BEGIN Input data

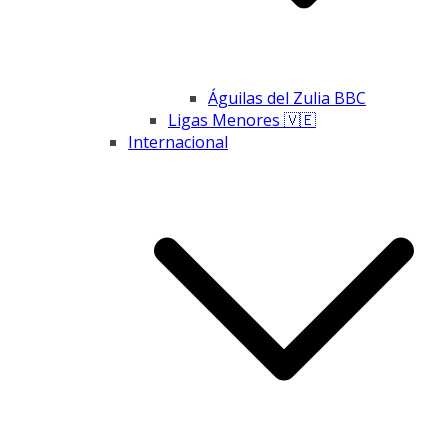
Águilas del Zulia BBC
Ligas Menores 🇻🇪
Internacional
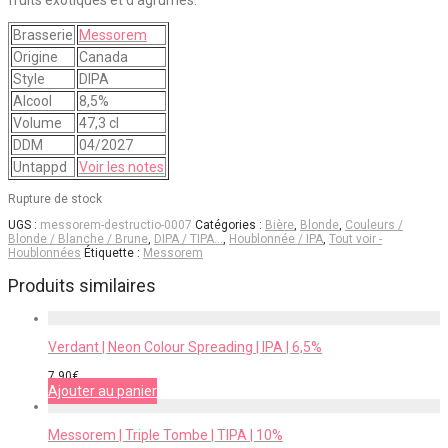
fruits exotiques et d’agrumes.
Brasserie
Messorem
Origine
Canada
Style
DIPA
Alcool
8,5%
Volume
47,3 cl
DDM
04/2027
Untappd
Voir les notes
Rupture de stock
UGS :
messorem-destructio-0007
Catégories :
Bière
,
Blonde
,
Couleurs /
Blonde / Blanche / Brune
,
DIPA / TIPA…
,
Houblonnée / IPA
,
Tout voir -
Houblonnées
Étiquette :
Messorem
Produits similaires
Verdant | Neon Colour Spreading | IPA | 6,5%
7,90
€
Ajouter au panier
Messorem | Triple Tombe | TIPA | 10%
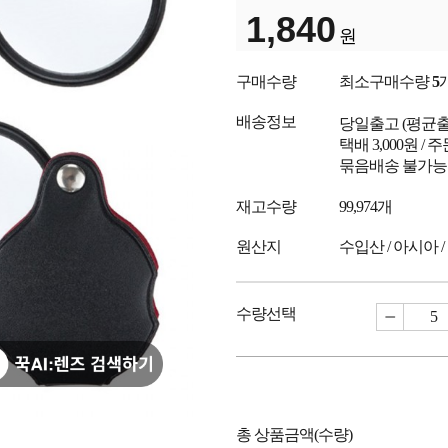
1,840
원
구매수량
최소구매수량
5
배송정보
당일출고
(평균
택배 3,000원 /
묶음배송 불가능
재고수량
99,974개
원산지
수입산 / 아시아 /
수량선택
총 상품금액(수량)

END Input data

• **The problem**:
Return every entry above word for word, leaving pictures out.

• **Solution to this problem**:
Águilas del Zulia BBC
Ligas Menores 🇻🇪
Internacional
fruits exotiques et d’agrumes.
Brasserie
Messorem
Origine
Canada
Style
DIPA
Alcool
8,5%
Volume
47,3 cl
DDM
04/2027
Untappd
Voir les notes
Rupture de stock
UGS :
messorem-destructio-0007
Catégories :
Bière
,
Blonde
,
Couleurs /
Blonde / Blanche / Brune
,
DIPA / TIPA…
,
Houblonnée / IPA
,
Tout voir -
Houblonnées
Étiquette :
Messorem
Produits similaires
Verdant | Neon Colour Spreading | IPA | 6,5%
7,90
€
Ajouter au panier
Messorem | Triple Tombe | TIPA | 10%
1,840
원
구매수량
최소구매수량
5
배송정보
당일출고
(평균
택배 3,000원 /
묶음배송 불가능
재고수량
99,974개
원산지
수입산 / 아시아 /
수량선택
총 상품금액(수량)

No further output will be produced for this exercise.